Wednesday, June 3, 2009

It makes you think...

Annie and I had a very busy day that started with a swing at the park, a visit to our garden to water, a visit to a playgroup, a quick sleep while we walked home, part of the afternoon in her little pool for the first time and a long nap.
So, what makes me think is the fact that Annie has been inconsolable this afternoon. She cried her heart out when I put her in the pool - I picked her up quickly and cuddled her until she calmed down. I then got into the pool and she came in with me. She was fine after that and the weird thing is that she LOVES water. Her "splish splash" is her favorite part of the day!!! Then during her nap, she cried in her sleep for about 3 minutes. When she had been asleep for 2 1/4 hours (her normal nap time), she started crying again. I went in to see her and she was crying inconsolably but still sleeping. When Annie didn't wake up, I rubbed her back and her legs to try and comfort her a little, telling her that I was there. This didn't work at all so I picked her up and she cried and cried in my arms for about 10 minutes. After this I gave Annie her favorite snack and she wanted to be in my arms while she ate it. For dinner, I again, gave Annie her favorite foods which included cheese, lemon rice, cucumbers, tons of honeydew and blackberry yogurt!!! She just seemed to "need" special things and time from me today.
So Daddy is now putting her to bed but even during their special time she wanted me tonight to hug, kiss and cuddle her. She isn't going to sleep very well tonight either!! I can hear her in the monitor. Poor Shawn!!

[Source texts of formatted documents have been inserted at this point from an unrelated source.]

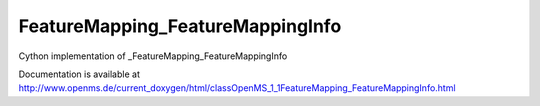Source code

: FeatureMapping_FeatureMappingInfo
=================================

.. py:class:: FeatureMapping_FeatureMappingInfo


   Bases: :py:class:`object`


Cython implementation of _FeatureMapping_FeatureMappingInfo


Documentation is available at http://www.openms.de/current_doxygen/html/classOpenMS_1_1FeatureMapping_FeatureMappingInfo.html





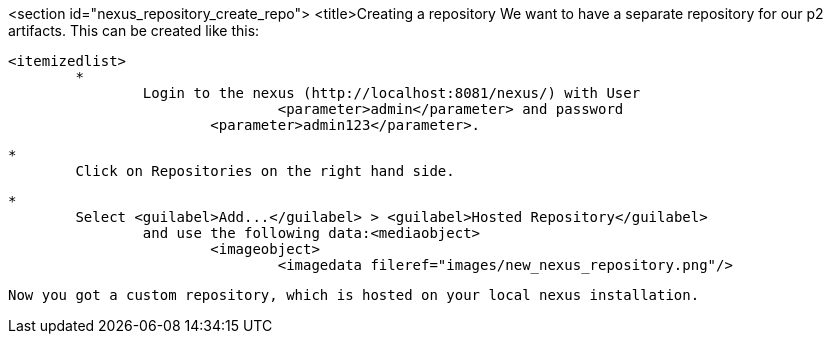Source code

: <section id="nexus_repository_create_repo">
	<title>Creating a repository
	We want to have a separate repository for our p2 artifacts.
	This can be created like this:
	
		<itemizedlist>
			*
				Login to the nexus (http://localhost:8081/nexus/) with User
						<parameter>admin</parameter> and password
					<parameter>admin123</parameter>.
			
			*
				Click on Repositories on the right hand side.
			
			*
				Select <guilabel>Add...</guilabel> > <guilabel>Hosted Repository</guilabel>
					and use the following data:<mediaobject>
						<imageobject>
							<imagedata fileref="images/new_nexus_repository.png"/>
						
					
			
		
	
	Now you got a custom repository, which is hosted on your local nexus installation.
	
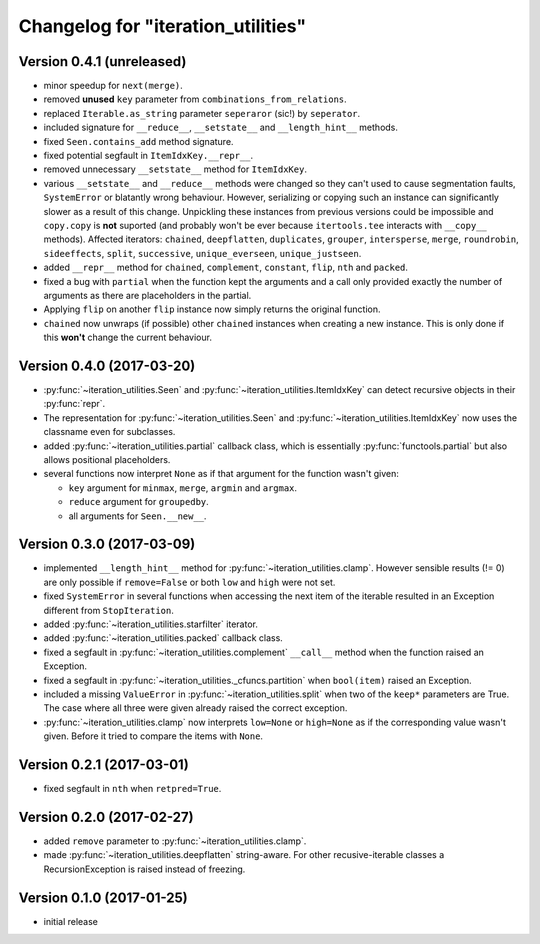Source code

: Changelog for "iteration_utilities"
-----------------------------------


Version 0.4.1 (unreleased)
^^^^^^^^^^^^^^^^^^^^^^^^^^

- minor speedup for ``next(merge)``.

- removed **unused** ``key`` parameter from ``combinations_from_relations``.

- replaced ``Iterable.as_string`` parameter ``seperaror`` (sic!) by
  ``seperator``.

- included signature for ``__reduce__``, ``__setstate__`` and
  ``__length_hint__`` methods.

- fixed ``Seen.contains_add`` method signature.

- fixed potential segfault in ``ItemIdxKey.__repr__``.

- removed unnecessary ``__setstate__`` method for ``ItemIdxKey``.

- various ``__setstate__`` and ``__reduce__`` methods were changed so they
  can't used to cause segmentation faults, ``SystemError`` or blatantly wrong
  behaviour. However, serializing or copying such an instance can significantly
  slower as a result of this change. Unpickling these instances from previous
  versions could be impossible and ``copy.copy`` is **not** suported (and
  probably won't be ever because ``itertools.tee`` interacts with ``__copy__``
  methods). Affected iterators: ``chained``, ``deepflatten``, ``duplicates``,
  ``grouper``, ``intersperse``, ``merge``, ``roundrobin``, ``sideeffects``,
  ``split``, ``successive``, ``unique_everseen``, ``unique_justseen``.

- added ``__repr__`` method for ``chained``, ``complement``, ``constant``,
  ``flip``, ``nth`` and ``packed``.

- fixed a bug with ``partial`` when the function kept the arguments and a call
  only provided exactly the number of arguments as there are placeholders in
  the partial.

- Applying ``flip`` on another ``flip`` instance now simply returns the
  original function.

- ``chained`` now unwraps (if possible) other ``chained`` instances when
  creating a new instance. This is only done if this **won't** change the
  current behaviour.


Version 0.4.0 (2017-03-20)
^^^^^^^^^^^^^^^^^^^^^^^^^^

- :py:func:`~iteration_utilities.Seen` and
  :py:func:`~iteration_utilities.ItemIdxKey` can detect recursive objects in
  their :py:func:`repr`.

- The representation for :py:func:`~iteration_utilities.Seen` and
  :py:func:`~iteration_utilities.ItemIdxKey` now uses the classname even for
  subclasses.

- added :py:func:`~iteration_utilities.partial` callback class, which is
  essentially :py:func:`functools.partial` but also allows positional
  placeholders.

- several functions now interpret ``None`` as if that argument for the function
  wasn't given:

  - ``key`` argument for ``minmax``, ``merge``, ``argmin`` and ``argmax``.
  - ``reduce`` argument for ``groupedby``.
  - all arguments for ``Seen.__new__``.


Version 0.3.0 (2017-03-09)
^^^^^^^^^^^^^^^^^^^^^^^^^^

- implemented ``__length_hint__`` method for :py:func:`~iteration_utilities.clamp`.
  However sensible results (!= 0) are only possible if ``remove=False`` or
  both ``low`` and ``high`` were not set.

- fixed ``SystemError`` in several functions when accessing the next item of
  the iterable resulted in an Exception different from ``StopIteration``.

- added :py:func:`~iteration_utilities.starfilter` iterator.

- added :py:func:`~iteration_utilities.packed` callback class.

- fixed a segfault in :py:func:`~iteration_utilities.complement` ``__call__``
  method when the function raised an Exception.

- fixed a segfault in :py:func:`~iteration_utilities._cfuncs.partition`
  when ``bool(item)`` raised an Exception.

- included a missing ``ValueError`` in  :py:func:`~iteration_utilities.split`
  when two of the ``keep*`` parameters are True. The case where all three were
  given already raised the correct exception.

- :py:func:`~iteration_utilities.clamp` now interprets ``low=None`` or
  ``high=None`` as if the corresponding value wasn't given. Before it tried to
  compare the items with ``None``.


Version 0.2.1 (2017-03-01)
^^^^^^^^^^^^^^^^^^^^^^^^^^

- fixed segfault in ``nth`` when ``retpred=True``.


Version 0.2.0 (2017-02-27)
^^^^^^^^^^^^^^^^^^^^^^^^^^

- added ``remove`` parameter to :py:func:`~iteration_utilities.clamp`.
- made :py:func:`~iteration_utilities.deepflatten` string-aware. For other
  recusive-iterable classes a RecursionException is raised instead of freezing.


Version 0.1.0 (2017-01-25)
^^^^^^^^^^^^^^^^^^^^^^^^^^

- initial release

So what makes me think is today is June 3rd, the 20th anniversary of the deaths at Tiananmen square. It just makes me think...

2 comments:

A Beautiful Mess said...

kristine,
This was our experience...the more attached Sophie became to me the "safer" she felt to let out those fears that she is unable articulate. You may want to try you being that "primary" caregiver while she goes through another transition in her attachment. I know it is hard being a stay at home mom, I have been there at the door handing the baby to my husband before I even said hello. But give that I try and doing lots of attachment activities.

good luck and give annie a smooch from her NC auntie!

Kristine said...

Yea, I ended up bein the one to put her to sleep last night. She wouldn't sleep unless she was in my arms. Lots of rocking and snuggling 1 1/2 hours later and she slept through the night, not waking up too early.
We are having a "home" day today - just Annie and I. We have company this weekend so I thought it might be a good idea.
Hugs accepted and sent right back to you!!!!!